GIVEN TEXT ::
=== Section Start ===

SECURITIES AND EXCHANGE COMMISSION

Washington, D.C. 20549

 

 

 

FORM 8-K

 

 

 

CURRENT REPORT

Pursuant to Section 13 or Section 15(d) of the Securities Exchange Act of 1934

 

Date of Report (Date of earliest event reported): February 28, 2023

 

CONSTELLATION ACQUISITION CORP I

(Exact name of registrant as specified in its charter)

 

 

 

Cayman Islands   001-39945   98-1574835
(State or other jurisdiction of
incorporation or organization)
  (Commission File Number)   (I.R.S. Employer
Identification Number)

 

 

 

200 Park Avenue 32nd Floor

New York, NY

  10166
(Address of principal executive offices)   (Zip Code)

 

(646) 585-8975

Registrant’s telephone number, including area code

 

Not Applicable

(Former name or former address, if changed since last report)

 

 

 

Check the appropriate box below if the Form 8-K filing is intended to simultaneously satisfy the filing obligation to the registrant under any of the following provisions:

 

Written communications pursuant to Rule 425 under the Securities Act (17 CFR 230.425)

 

Soliciting material pursuant to Rule 14a-12 under the Exchange Act (17 CFR 240.14a-12)

=== Section End ===

EXERCISE :: Can you quote the Form 8-K cover page between "Pursuant to Section" and "in its charter)", inclusive, word for word? You can skip the records; they aren't needed.

Dataset entries ::

=== Section Start ===

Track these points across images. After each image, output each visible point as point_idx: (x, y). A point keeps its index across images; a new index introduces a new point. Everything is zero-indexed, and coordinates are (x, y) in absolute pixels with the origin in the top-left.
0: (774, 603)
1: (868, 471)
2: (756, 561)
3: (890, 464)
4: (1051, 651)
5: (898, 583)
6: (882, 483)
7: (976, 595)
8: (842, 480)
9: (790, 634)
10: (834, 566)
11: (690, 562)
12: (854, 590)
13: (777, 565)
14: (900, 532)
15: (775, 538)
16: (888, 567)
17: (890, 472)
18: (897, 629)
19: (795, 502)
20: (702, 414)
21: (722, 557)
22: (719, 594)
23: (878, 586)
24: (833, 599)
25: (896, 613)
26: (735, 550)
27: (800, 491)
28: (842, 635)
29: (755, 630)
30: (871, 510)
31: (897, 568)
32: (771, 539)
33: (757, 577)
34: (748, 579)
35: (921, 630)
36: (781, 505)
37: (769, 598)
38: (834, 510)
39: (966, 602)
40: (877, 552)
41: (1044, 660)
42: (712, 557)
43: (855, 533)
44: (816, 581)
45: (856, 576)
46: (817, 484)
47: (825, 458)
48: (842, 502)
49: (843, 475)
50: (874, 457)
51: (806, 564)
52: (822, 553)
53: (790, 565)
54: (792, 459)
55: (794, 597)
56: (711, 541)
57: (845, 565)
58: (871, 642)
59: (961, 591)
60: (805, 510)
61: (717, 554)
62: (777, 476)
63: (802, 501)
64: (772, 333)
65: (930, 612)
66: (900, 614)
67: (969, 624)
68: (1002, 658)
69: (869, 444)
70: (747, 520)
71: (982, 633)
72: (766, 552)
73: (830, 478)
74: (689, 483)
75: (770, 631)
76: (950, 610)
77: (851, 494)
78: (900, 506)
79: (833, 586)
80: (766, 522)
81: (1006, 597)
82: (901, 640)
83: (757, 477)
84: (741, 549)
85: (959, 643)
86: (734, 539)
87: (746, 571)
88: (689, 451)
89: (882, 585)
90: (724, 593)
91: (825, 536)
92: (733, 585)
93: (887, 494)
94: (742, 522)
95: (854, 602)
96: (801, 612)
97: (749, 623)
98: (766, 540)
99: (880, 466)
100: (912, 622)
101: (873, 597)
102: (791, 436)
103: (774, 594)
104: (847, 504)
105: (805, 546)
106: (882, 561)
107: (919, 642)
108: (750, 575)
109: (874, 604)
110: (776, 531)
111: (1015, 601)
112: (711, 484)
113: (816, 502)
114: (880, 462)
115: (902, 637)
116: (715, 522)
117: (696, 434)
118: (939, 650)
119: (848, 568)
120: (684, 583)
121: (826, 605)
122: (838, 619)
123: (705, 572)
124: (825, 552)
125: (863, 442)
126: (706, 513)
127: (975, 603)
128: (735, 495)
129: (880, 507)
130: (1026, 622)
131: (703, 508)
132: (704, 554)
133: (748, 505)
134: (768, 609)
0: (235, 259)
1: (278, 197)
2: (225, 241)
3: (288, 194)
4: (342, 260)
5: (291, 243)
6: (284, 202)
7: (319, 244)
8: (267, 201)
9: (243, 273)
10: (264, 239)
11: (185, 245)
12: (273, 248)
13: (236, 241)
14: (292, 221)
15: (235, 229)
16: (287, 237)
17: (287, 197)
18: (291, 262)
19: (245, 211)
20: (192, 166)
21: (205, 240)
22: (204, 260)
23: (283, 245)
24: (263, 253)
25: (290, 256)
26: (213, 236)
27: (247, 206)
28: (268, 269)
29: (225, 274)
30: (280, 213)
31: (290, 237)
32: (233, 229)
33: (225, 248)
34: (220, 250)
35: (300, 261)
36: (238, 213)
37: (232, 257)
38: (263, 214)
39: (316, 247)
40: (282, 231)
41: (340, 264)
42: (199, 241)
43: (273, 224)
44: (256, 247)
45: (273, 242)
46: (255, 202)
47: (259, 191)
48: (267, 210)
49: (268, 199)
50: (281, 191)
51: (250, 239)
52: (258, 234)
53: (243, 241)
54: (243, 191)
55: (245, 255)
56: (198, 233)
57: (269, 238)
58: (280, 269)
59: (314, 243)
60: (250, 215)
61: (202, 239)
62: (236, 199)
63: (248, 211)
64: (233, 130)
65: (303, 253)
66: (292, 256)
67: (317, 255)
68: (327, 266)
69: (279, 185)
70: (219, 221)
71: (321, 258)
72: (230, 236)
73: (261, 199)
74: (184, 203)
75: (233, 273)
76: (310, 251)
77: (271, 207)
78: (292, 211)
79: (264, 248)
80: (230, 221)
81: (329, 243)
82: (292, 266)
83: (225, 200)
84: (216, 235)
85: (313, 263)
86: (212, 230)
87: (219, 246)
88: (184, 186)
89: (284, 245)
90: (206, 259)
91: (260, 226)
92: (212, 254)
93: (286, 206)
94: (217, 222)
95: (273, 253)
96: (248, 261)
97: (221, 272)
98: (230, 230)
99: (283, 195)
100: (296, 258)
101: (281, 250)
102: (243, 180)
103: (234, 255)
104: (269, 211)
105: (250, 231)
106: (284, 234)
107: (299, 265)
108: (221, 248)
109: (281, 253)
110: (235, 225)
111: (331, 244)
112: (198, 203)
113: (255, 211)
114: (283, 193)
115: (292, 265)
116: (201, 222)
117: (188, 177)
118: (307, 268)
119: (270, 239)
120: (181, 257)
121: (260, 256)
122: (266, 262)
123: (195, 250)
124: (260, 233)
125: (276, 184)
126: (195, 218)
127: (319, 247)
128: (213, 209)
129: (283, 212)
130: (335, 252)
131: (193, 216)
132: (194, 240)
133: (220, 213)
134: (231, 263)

=== Section End ===

TASK OUTPUT ::
Pursuant to Section 13 or Section 15(d) of the Securities Exchange Act of 1934

 

Date of Report (Date of earliest event reported): February 28, 2023

 

CONSTELLATION ACQUISITION CORP I

(Exact name of registrant as specified in its charter)